During the first period of transition to a free market economy, the hospital faced a difficult situation, which improved with the 2004 implementation of medical insurance.

== Operation ==
The hospital operates on the basis of a contract with the National Company for Medical Insurance (NCMI), which provides regular financing. The contract protects drug supply, provides modern medical equipment, new medical services and treatment methods.

Rural inhabitants represent more than 85% of the patients.

The Timofei Moșneaga Republican Clinical Hospital now has 772 beds and 22 units, cared for by 1800 qualified specialists.

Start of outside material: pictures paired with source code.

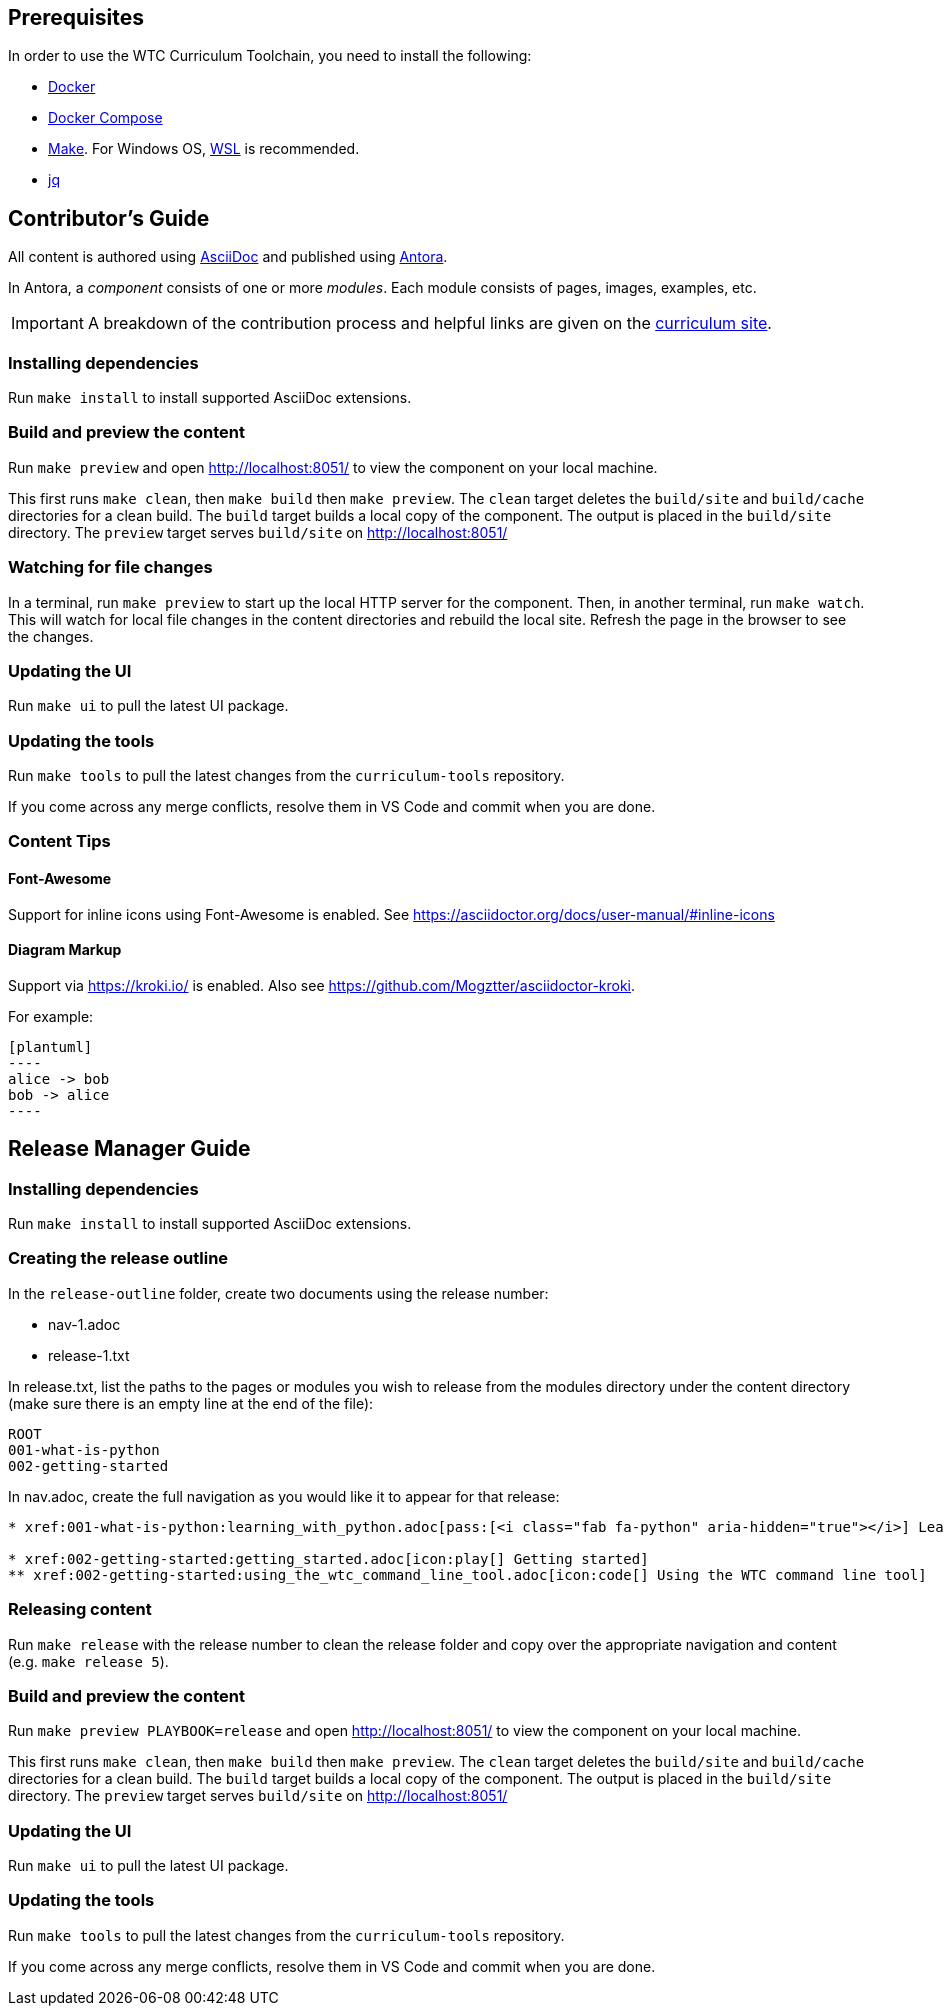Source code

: == Prerequisites

In order to use the WTC Curriculum Toolchain, you need to install the following:

* https://docs.docker.com/engine/install/[Docker]
* https://docs.docker.com/compose/install/[Docker Compose]
* https://www.gnu.org/software/make/[Make]. For Windows OS, https://docs.microsoft.com/en-us/windows/wsl/install-win10[WSL] 
is recommended.
* https://stedolan.github.io/jq/[jq]

== Contributor's Guide

All content is authored using https://docs.asciidoctor.org/asciidoc/latest/[AsciiDoc] and 
published using https://docs.antora.org/antora/2.3/[Antora].

In Antora, a _component_ consists of one or more _modules_. Each module consists of pages, images, examples, etc.

IMPORTANT: A breakdown of the contribution process and helpful links are given on the https://1st.curriculum.wethinkco.de/community-contributions-fundamentals/1.0/[curriculum site].

=== Installing dependencies

Run `make install` to install supported AsciiDoc extensions.

=== Build and preview the content 

Run `make preview` and open http://localhost:8051/ to view the component on your local machine.

This first runs `make clean`, then `make build` then `make preview`.
The `clean` target deletes the `build/site` and `build/cache` directories for a clean build.
The `build` target builds a local copy of the component. The output is placed in the `build/site` directory.
The `preview` target serves `build/site` on http://localhost:8051/

=== Watching for file changes

In a terminal, run `make preview` to start up the local HTTP server for the component.
Then, in another terminal, run `make watch`. This will watch for local file changes in the content directories and rebuild the local site.
Refresh the page in the browser to see the changes.

=== Updating the UI

Run `make ui` to pull the latest UI package.

=== Updating the tools

Run `make tools` to pull the latest changes from the `curriculum-tools` repository.

If you come across any merge conflicts, resolve them in VS Code and commit when you are done.

=== Content Tips

==== Font-Awesome

Support for inline icons using Font-Awesome is enabled. See https://asciidoctor.org/docs/user-manual/#inline-icons

==== Diagram Markup

Support via https://kroki.io/ is enabled. Also see https://github.com/Mogztter/asciidoctor-kroki.

For example:

```
[plantuml]
----
alice -> bob
bob -> alice
----
```




== Release Manager Guide

=== Installing dependencies

Run `make install` to install supported AsciiDoc extensions.

=== Creating the release outline

In the `release-outline` folder, create two documents using the release number:

* nav-1.adoc
* release-1.txt

In release.txt, list the paths to the pages or modules you wish to release from the modules directory under the content directory (make sure there is an empty line at the end of the file):

----
ROOT
001-what-is-python
002-getting-started

----

In nav.adoc, create the full navigation as you would like it to appear for that release:

----
* xref:001-what-is-python:learning_with_python.adoc[pass:[<i class="fab fa-python" aria-hidden="true"></i>] Learning With Python]

* xref:002-getting-started:getting_started.adoc[icon:play[] Getting started]
** xref:002-getting-started:using_the_wtc_command_line_tool.adoc[icon:code[] Using the WTC command line tool]
----

=== Releasing content

Run `make release` with the release number to clean the release folder and copy over the appropriate navigation and content (e.g. `make release 5`).

=== Build and preview the content 

Run `make preview PLAYBOOK=release` and open http://localhost:8051/ to view the component on your local machine.

This first runs `make clean`, then `make build` then `make preview`.
The `clean` target deletes the `build/site` and `build/cache` directories for a clean build.
The `build` target builds a local copy of the component. The output is placed in the `build/site` directory.
The `preview` target serves `build/site` on http://localhost:8051/

=== Updating the UI

Run `make ui` to pull the latest UI package.

=== Updating the tools

Run `make tools` to pull the latest changes from the `curriculum-tools` repository.

If you come across any merge conflicts, resolve them in VS Code and commit when you are done.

It is the clinical base of 15 departments of the Nicolae Testemițanu State University of Medicine and Pharmacy and of its training program.

== Directors ==
- Nicolae Testemițanu (1955–1958)
- Iulian Kaspersky (1958–1960)
- Timofei Moșneaga (1960–1994; 1997–2003)
- Dumitru Doneț (acting) (1994–1997)
- Mihai Ouș (2003–2010)
- Andrei Usatîi (2010–2011)
- Serghei Popa (acting) (2011–2015)
- Anatol Ciubotaru (2015–2020)
- Andrei Uncuța (2020–2026)
- Andrei Galescu (acting) (2026–present)

== Awards ==
- Order of the Republic (26 December 2017) – "In appreciation of the outstanding merits in the development of healthcare, for the professionalism shown by medical personnel in the implementation of advanced diagnostic and treatment methods and for the substantial contribution to the training of highly qualified specialists."